En torno a la vida de Leeuwenhoek nos quedan, todavía hoy, unos cuantos misterios que la historia del arte no ha logrado aclarar. ¿Del arte, he dicho? Sí, porque a poca distancia de su casa vivía nada menos que Johannes Vermeer, que había nacido sólo cuatro días antes que él. ¿Se llegaron a conocer? Cuesta trabajo creer que no. Es más, dos de los cuadros de Vermeer —“El geógrafo” y “El astrónomo”— podrían representar a su estudioso vecino, que, recordémoslo, había sido topógrafo. Más de un experto sospecha incluso que, para conseguir el grado de detalle que hoy admiramos en sus cuadros, Vermeer hizo uso de la ‘cámara oscura’ (el precursor de la cámara fotográfica). Pero nadie ha encontrado todavía ninguna prueba documental que relacione a aquellos dos insignes hijos de la ciudad de Delft.

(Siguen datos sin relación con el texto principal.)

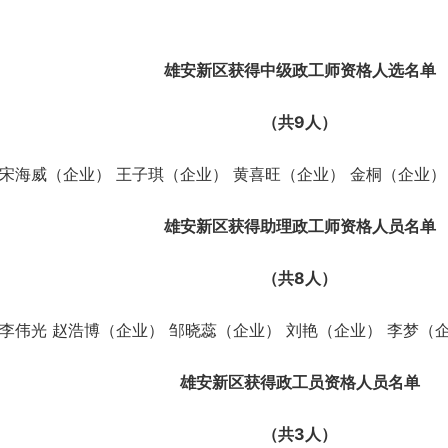
雄安新区获得中级政工师资格人选名单
（共9人）
宋海威（企业） 王子琪（企业） 黄喜旺（企业） 金桐（企业）
雄安新区获得助理政工师资格人员名单
（共8人）
李伟光 赵浩博（企业） 邹晓蕊（企业） 刘艳（企业） 李梦（
雄安新区获得政工员资格人员名单
（共3人）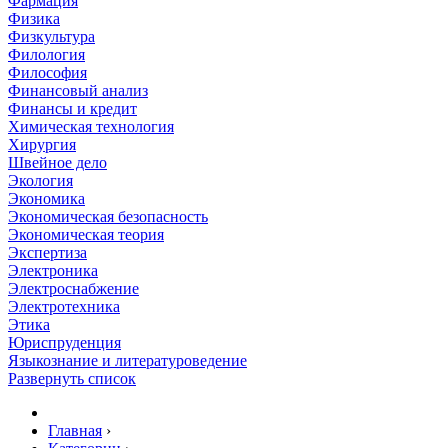
Фармация
Физика
Физкультура
Филология
Философия
Финансовый анализ
Финансы и кредит
Химическая технология
Хирургия
Швейное дело
Экология
Экономика
Экономическая безопасность
Экономическая теория
Экспертиза
Электроника
Электроснабжение
Электротехника
Этика
Юриспруденция
Языкознание и литературоведение
Развернуть список
Главная
›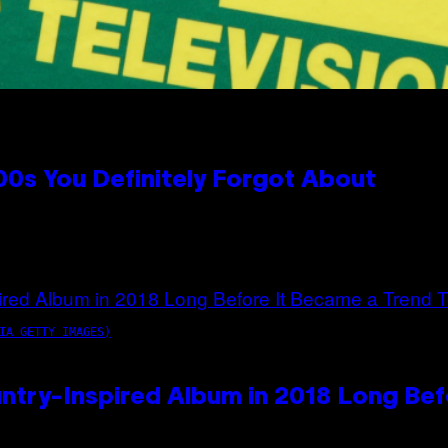
0s You Definitely Forgot About
IA GETTY IMAGES)
ntry-Inspired Album in 2018 Long Bef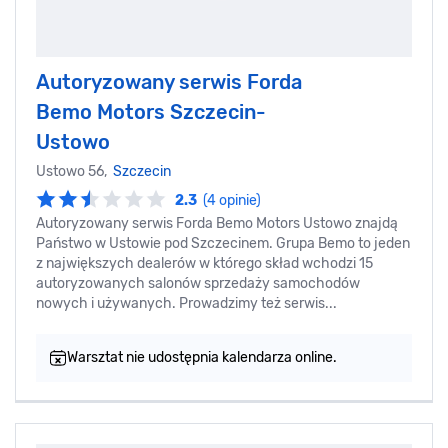
Autoryzowany serwis Forda
Bemo Motors Szczecin-
Ustowo
Ustowo 56,
Szczecin
2.3
(4 opinie)
Autoryzowany serwis Forda Bemo Motors Ustowo znajdą
Państwo w Ustowie pod Szczecinem. Grupa Bemo to jeden
z największych dealerów w którego skład wchodzi 15
autoryzowanych salonów sprzedaży samochodów
nowych i używanych. Prowadzimy też serwis...
Warsztat nie udostępnia kalendarza online.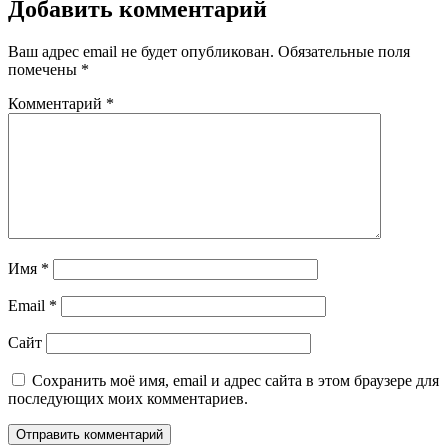
Добавить комментарий
Ваш адрес email не будет опубликован.
Обязательные поля
помечены
*
Комментарий
*
Имя
*
Email
*
Сайт
Сохранить моё имя, email и адрес сайта в этом браузере для
последующих моих комментариев.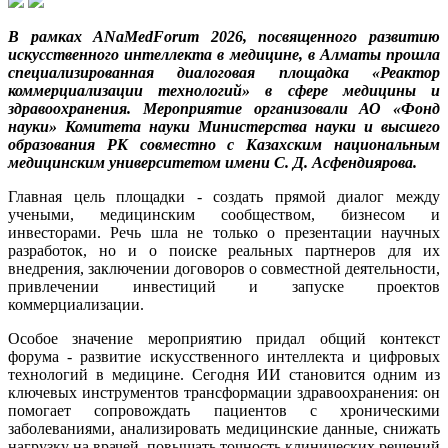
В рамках ANaMedForum 2026, посвященного развитию
искусственного интеллекта в медицине, в Алматы прошла
специализированная диалоговая площадка «Реактор
коммерциализации технологий» в сфере медицины и
здравоохранения. Мероприятие организовали АО «Фонд
науки» Комитета науки Министерства науки и высшего
образования РК совместно с Казахским национальным
медицинским университетом имени С. Д. Асфендиярова.
Главная цель площадки - создать прямой диалог между
учеными, медицинским сообществом, бизнесом и
инвесторами. Речь шла не только о презентации научных
разработок, но и о поиске реальных партнеров для их
внедрения, заключении договоров о совместной деятельности,
привлечении инвестиций и запуске проектов
коммерциализации.
Особое значение мероприятию придал общий контекст
форума - развитие искусственного интеллекта и цифровых
технологий в медицине. Сегодня ИИ становится одним из
ключевых инструментов трансформации здравоохранения: он
помогает сопровождать пациентов с хроническими
заболеваниями, анализировать медицинские данные, снижать
нагрузку на врачей, повышать точность клинических решений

Si se decide usted a tomar el tranvía 1, podrá rememorar a ambos en el museo Prinsenhof Delft. Se lo recomiendo. Ah, y regrese a tiempo para acercarse al Mauritshuis y admirar en él La muchacha de la perla. No como postre, sino como aperitivo. Pero tómeselo con calma. En los Países Bajos, a los amantes de la pintura les conviene dosificarse para evitar la indigestión.